Under federal law, drugmakers are allowed to seek U.S. Food and Drug Administration approval for generic versions of brand-name drugs before a drug's patent expires. They must certify that the patent is invalid or will not be infringed by the new generic version.
However, in one key decision last year, an appeals court in Atlanta overturned an FTC ruling that said Schering-Plough Corp. had illegally kept cheaper versions of its blood pressure drug K-Dur off the market through patent settlements with generic competitors.
Months later, another federal appeals court upheld a lower court decision throwing out a similar case involving AstraZeneca Plc's cancer drug Tamoxifen.
The FTC has petitioned the U.S. Supreme Court to review the Schering-Plough decision. The court has not yet decided if it will review the case.
The FTC has monitored drug patent settlements closely since 2004, when Congress passed a law requiring drug companies to notify the FTC about them in advance.

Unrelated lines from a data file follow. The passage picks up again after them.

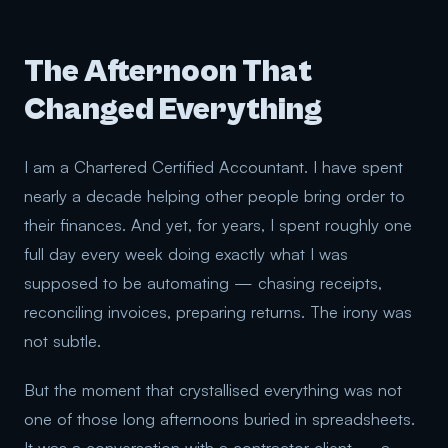
The Afternoon That
Changed Everything
I am a Chartered Certified Accountant. I have spent
nearly a decade helping other people bring order to
their finances. And yet, for years, I spent roughly one
full day every week doing exactly what I was
supposed to be automating — chasing receipts,
reconciling invoices, preparing returns. The irony was
not subtle.
But the moment that crystallised everything was not
one of those long afternoons buried in spreadsheets.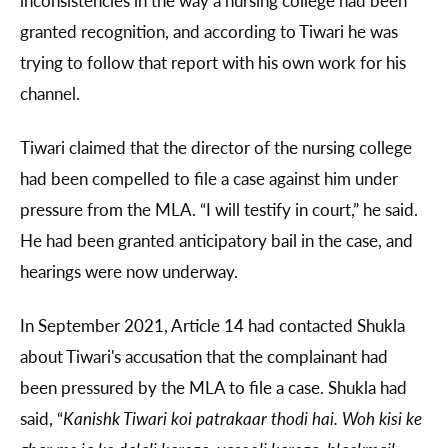
inconsistencies in the way a nursing college had been
granted recognition, and according to Tiwari he was
trying to follow that report with his own work for his
channel.
Tiwari claimed that the director of the nursing college
had been compelled to file a case against him under
pressure from the MLA. “I will testify in court,” he said.
He had been granted anticipatory bail in the case, and
hearings were now underway.
In September 2021, Article 14 had contacted Shukla
about Tiwari's accusation that the complainant had
been pressured by the MLA to file a case. Shukla had
said, “
Kanishk Tiwari
koi patrakaar thodi hai. Woh kisi ke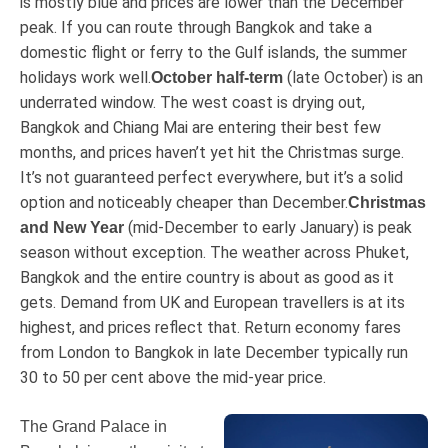
is mostly blue and prices are lower than the December
peak. If you can route through Bangkok and take a
domestic flight or ferry to the Gulf islands, the summer
holidays work well.
(late October) is an
October half-term
underrated window. The west coast is drying out,
Bangkok and Chiang Mai are entering their best few
months, and prices haven’t yet hit the Christmas surge.
It’s not guaranteed perfect everywhere, but it’s a solid
option and noticeably cheaper than December.
Christmas
(mid-December to early January) is peak
and New Year
season without exception. The weather across Phuket,
Bangkok and the entire country is about as good as it
gets. Demand from UK and European travellers is at its
highest, and prices reflect that. Return economy fares
from London to Bangkok in late December typically run
30 to 50 per cent above the mid-year price.
The Grand Palace in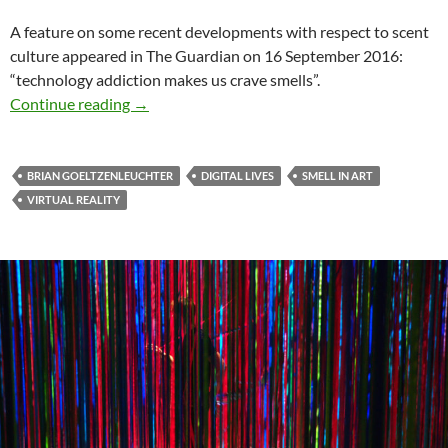
A feature on some recent developments with respect to scent
culture appeared in The Guardian on 16 September 2016:
“technology addiction makes us crave smells”.
Virtual reality, digital lives & the interest in sm
Continue reading
→
BRIAN GOELTZENLEUCHTER
DIGITAL LIVES
SMELL IN ART
VIRTUAL REALITY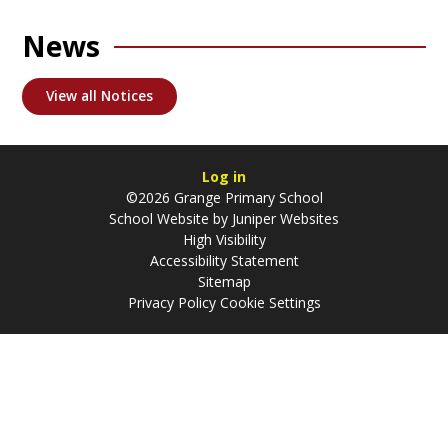
News
View all Notices
Log in
©2026 Grange Primary School
School Website by
Juniper Websites
High Visibility
Accessibility Statement
Sitemap
Privacy Policy
Cookie Settings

In the report issued on Monday, the FTC found that in fiscal 2005, three of 16 drug patent settlements included payments to the generic drug and restrictions on when it would become available, according to the FTC report.
It was the first time since 1999 that drug companies entered in such agreements, the FTC said.
During the past six months, Leibowitz said, at least seven of the 10 settlements reported to the agency included those kinds of provisions.